INDArray output = model.output(allTestData.getFeatures());

eval.eval(allTestData.getLabels(), output);
log.info(eval.stats());

// Save the Model
File locationToSave = new File(args[1]);
model.save(locationToSave, false);

预测：

// Open the network file
File locationToLoad = new File(args[0]);
MultiLayerNetwork model = MultiLayerNetwork.load(locationToLoad, false);
model.init();

// First: get the dataset using the record reader. CSVRecordReader handles loading/parsing
int numLinesToSkip = 0;
char delimiter = ',';

// Data to predict
CSVRecordReader recordReader = new CSVRecordReader(numLinesToSkip, delimiter);  //skip no lines at the top - i.e. no header
recordReader.initialize(new FileSplit(new File(args[1])));

//Second: the RecordReaderDataSetIterator handles conversion to DataSet objects, ready for use in neural network
int batchSize = 4000;

DataSetIterator iterator = new RecordReaderDataSetIterator.Builder(recordReader, batchSize).build();

List<DataSet> dataSetList = new ArrayList<>();

while (iterator.hasNext()) {
    DataSet allData = iterator.next();
    dataSetList.add(allData);
}

DataSet dataSet = DataSet.merge(dataSetList);

DataNormalization normalizer = new NormalizerStandardize();
normalizer.fit(dataSet);
normalizer.transform(dataSet);

// Now use it to classify some data
INDArray output = model.output(dataSet.getFeatures());

// Save result
BufferedWriter writer = new BufferedWriter(new FileWriter(args[2], true));
for (int i=0; i<output.rows(); i++) {
    writer
            .append(output.getRow(i).argMax().toString())
            .append(" ")
            .append(String.valueOf(i))
            .append(" ")
            .append(output.getRow(i).toString())
            .append('\n');
}
writer.close();

【问题讨论】：

标签： machine-learning deeplearning4j dl4j

【解决方案1】：

确保在模型旁边按如下方式保存规范化器：

import org.nd4j.linalg.dataset.api.preprocessor.serializer.NormalizerSerializer; 
NormalizerSerializer SUT = NormalizerSerializer.getDefault(); 

SUT.write(normalizer,new File("outputFile.bin")); 

NormalizeStandardize restored = SUT.restore(new File("outputFile.bin");

【讨论】：

【解决方案2】：

您需要对训练和预测使用相同的归一化数据。

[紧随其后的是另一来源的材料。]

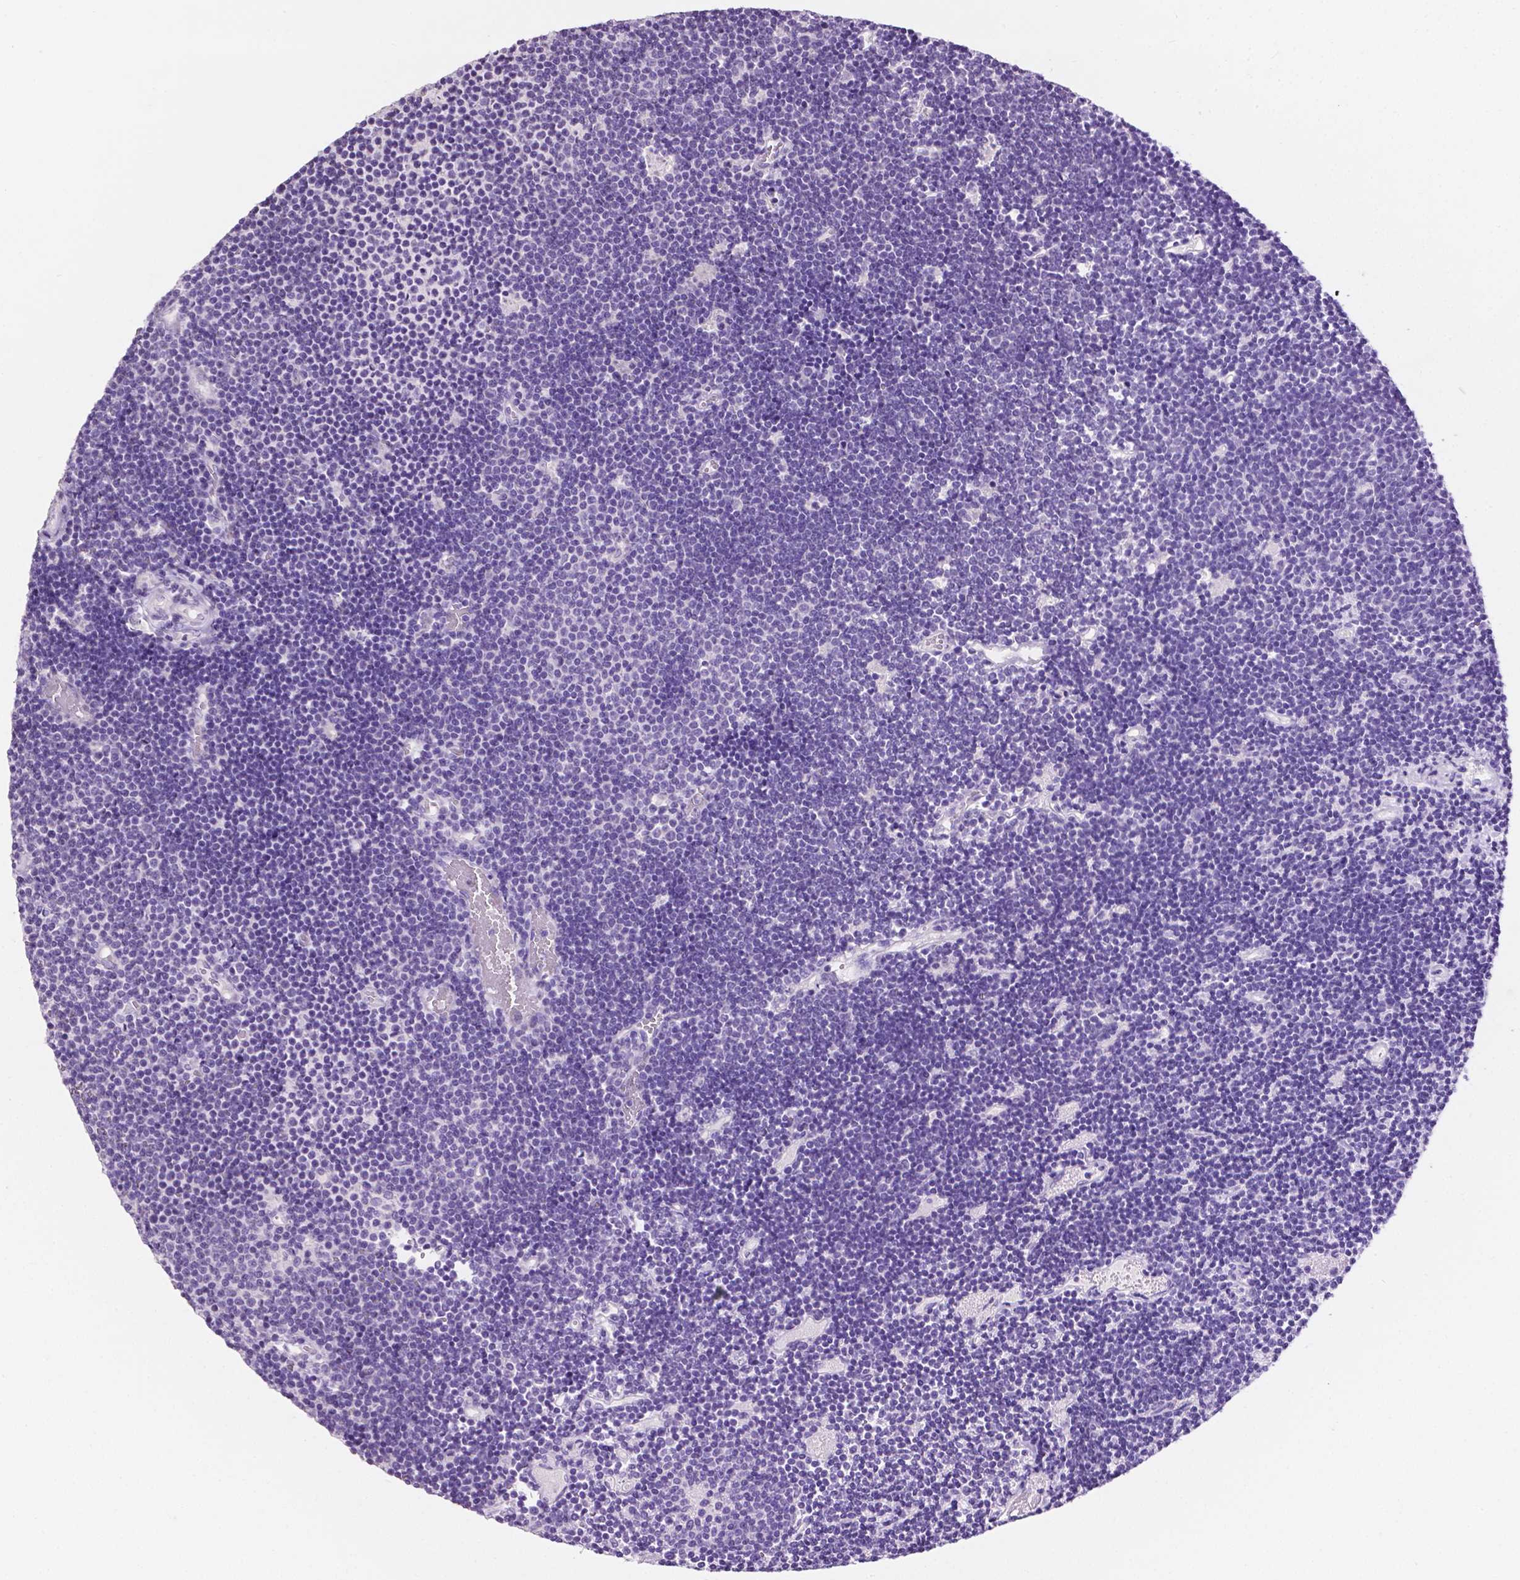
{"staining": {"intensity": "negative", "quantity": "none", "location": "none"}, "tissue": "lymphoma", "cell_type": "Tumor cells", "image_type": "cancer", "snomed": [{"axis": "morphology", "description": "Malignant lymphoma, non-Hodgkin's type, Low grade"}, {"axis": "topography", "description": "Brain"}], "caption": "Immunohistochemistry histopathology image of neoplastic tissue: low-grade malignant lymphoma, non-Hodgkin's type stained with DAB shows no significant protein expression in tumor cells. (DAB (3,3'-diaminobenzidine) immunohistochemistry (IHC) with hematoxylin counter stain).", "gene": "TACSTD2", "patient": {"sex": "female", "age": 66}}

否则在转换数据时会使用错误的统计信息。

您当前的操作方式导致数据看起来与训练数据非常不同，这就是您得到如此不同结果的原因。

【讨论】：

我使用 DataNormalization normalizer = new NormalizerStandardize();在训练和预测中。或者你的意思是我需要在训练中保存规范化器的数据并在预测中加载？
归一化器具有从训练数据中学习的均值和方差。您需要在调用 fit 后保存归一化器并使用这些统计数据加载它，以便正确预处理数据。
我是否理解正确，我需要在保存模型的同时保存归一化器？但是save方法只有两个参数：model.save(File, saveUpdater)；您能否提供有关如何正确保存和加载规范化器的示例代码的链接？谢谢！